Images with bounding boxes:
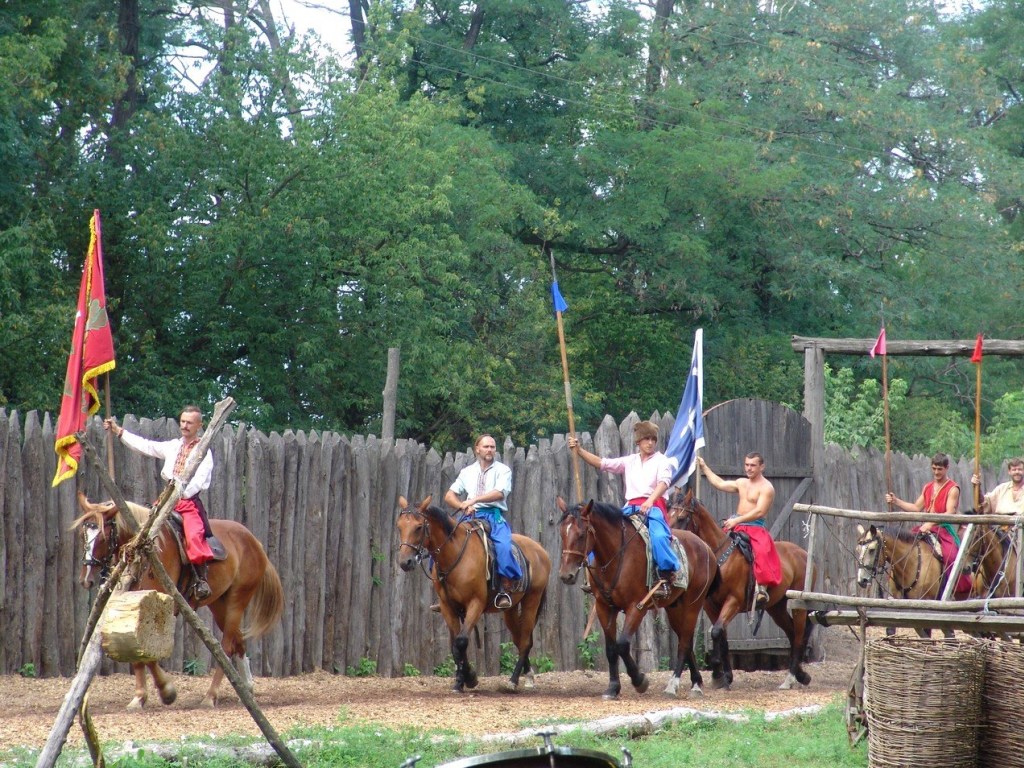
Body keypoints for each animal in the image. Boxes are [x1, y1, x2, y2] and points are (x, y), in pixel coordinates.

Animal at [74, 493, 284, 708]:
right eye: (83, 535)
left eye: (103, 536)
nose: (86, 578)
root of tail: (254, 541)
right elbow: (135, 650)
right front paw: (139, 697)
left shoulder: (163, 608)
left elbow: (148, 653)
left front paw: (167, 690)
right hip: (219, 604)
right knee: (237, 640)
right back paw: (246, 687)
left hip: (237, 599)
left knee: (226, 646)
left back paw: (211, 696)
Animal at [393, 495, 552, 696]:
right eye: (399, 527)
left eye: (419, 527)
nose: (405, 562)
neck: (455, 555)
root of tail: (540, 550)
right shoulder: (447, 607)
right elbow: (455, 645)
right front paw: (461, 681)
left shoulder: (475, 603)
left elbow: (461, 642)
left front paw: (469, 678)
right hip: (511, 609)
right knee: (519, 639)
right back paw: (528, 675)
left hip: (532, 600)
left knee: (524, 642)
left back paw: (513, 681)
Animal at [561, 499, 720, 704]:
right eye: (562, 534)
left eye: (581, 534)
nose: (566, 575)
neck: (617, 555)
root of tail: (705, 547)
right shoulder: (604, 607)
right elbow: (611, 648)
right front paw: (613, 688)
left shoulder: (637, 607)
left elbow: (622, 645)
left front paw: (639, 681)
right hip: (674, 608)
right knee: (686, 640)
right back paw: (696, 683)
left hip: (693, 603)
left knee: (685, 643)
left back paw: (673, 685)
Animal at [671, 489, 815, 696]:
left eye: (681, 518)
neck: (720, 556)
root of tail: (803, 553)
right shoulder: (710, 605)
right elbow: (721, 635)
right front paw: (723, 676)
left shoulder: (733, 601)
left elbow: (716, 632)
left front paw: (720, 673)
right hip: (776, 607)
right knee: (791, 632)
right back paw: (801, 675)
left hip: (799, 606)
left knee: (798, 635)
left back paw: (790, 678)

* _What is being asked_: Hand over the entries again, exactly as written and without the pictures.

* _Answer for this exercise_:
Body keypoints for each animal in the image. Boxes are [x1, y1, x2, y2] and points are (x, y), in pixel coordinates.

Animal at [74, 493, 284, 708]:
right eye: (83, 535)
left eye: (103, 536)
nose: (86, 578)
root of tail: (254, 541)
right elbow: (135, 650)
right front paw: (139, 697)
left shoulder: (163, 608)
left elbow: (148, 653)
left front paw: (167, 690)
right hip: (219, 604)
right knee: (237, 640)
right back paw: (246, 687)
left hip: (237, 599)
left knee: (226, 646)
left back paw: (211, 696)
Animal at [393, 495, 552, 696]:
right eye: (399, 527)
left eye: (419, 527)
nose: (405, 562)
neck: (455, 555)
root of tail: (540, 550)
right shoulder: (447, 607)
right elbow: (455, 645)
right front paw: (461, 681)
left shoulder: (475, 603)
left elbow: (461, 642)
left front paw: (469, 678)
right hip: (511, 609)
right knee: (519, 639)
right back paw: (528, 675)
left hip: (532, 600)
left knee: (524, 642)
left back paw: (513, 681)
Animal at [561, 499, 720, 704]:
right eye: (562, 534)
left eye: (581, 534)
nose: (566, 575)
neck: (617, 555)
root of tail: (705, 547)
right shoulder: (604, 607)
right elbow: (611, 648)
right front paw: (613, 688)
left shoulder: (637, 607)
left elbow: (622, 645)
left front paw: (639, 681)
right hip: (674, 608)
right knee: (686, 640)
right back paw: (696, 683)
left hip: (693, 603)
left knee: (685, 643)
left back paw: (673, 685)
Animal at [671, 489, 815, 696]:
left eye: (681, 518)
neck: (720, 556)
root of tail: (803, 553)
right shoulder: (710, 605)
right elbow: (721, 635)
right front paw: (723, 676)
left shoulder: (733, 601)
left elbow: (716, 632)
left front paw: (720, 673)
right hip: (776, 607)
right knee: (791, 632)
right back paw: (801, 675)
left hip: (799, 606)
left knee: (798, 635)
left back paw: (790, 678)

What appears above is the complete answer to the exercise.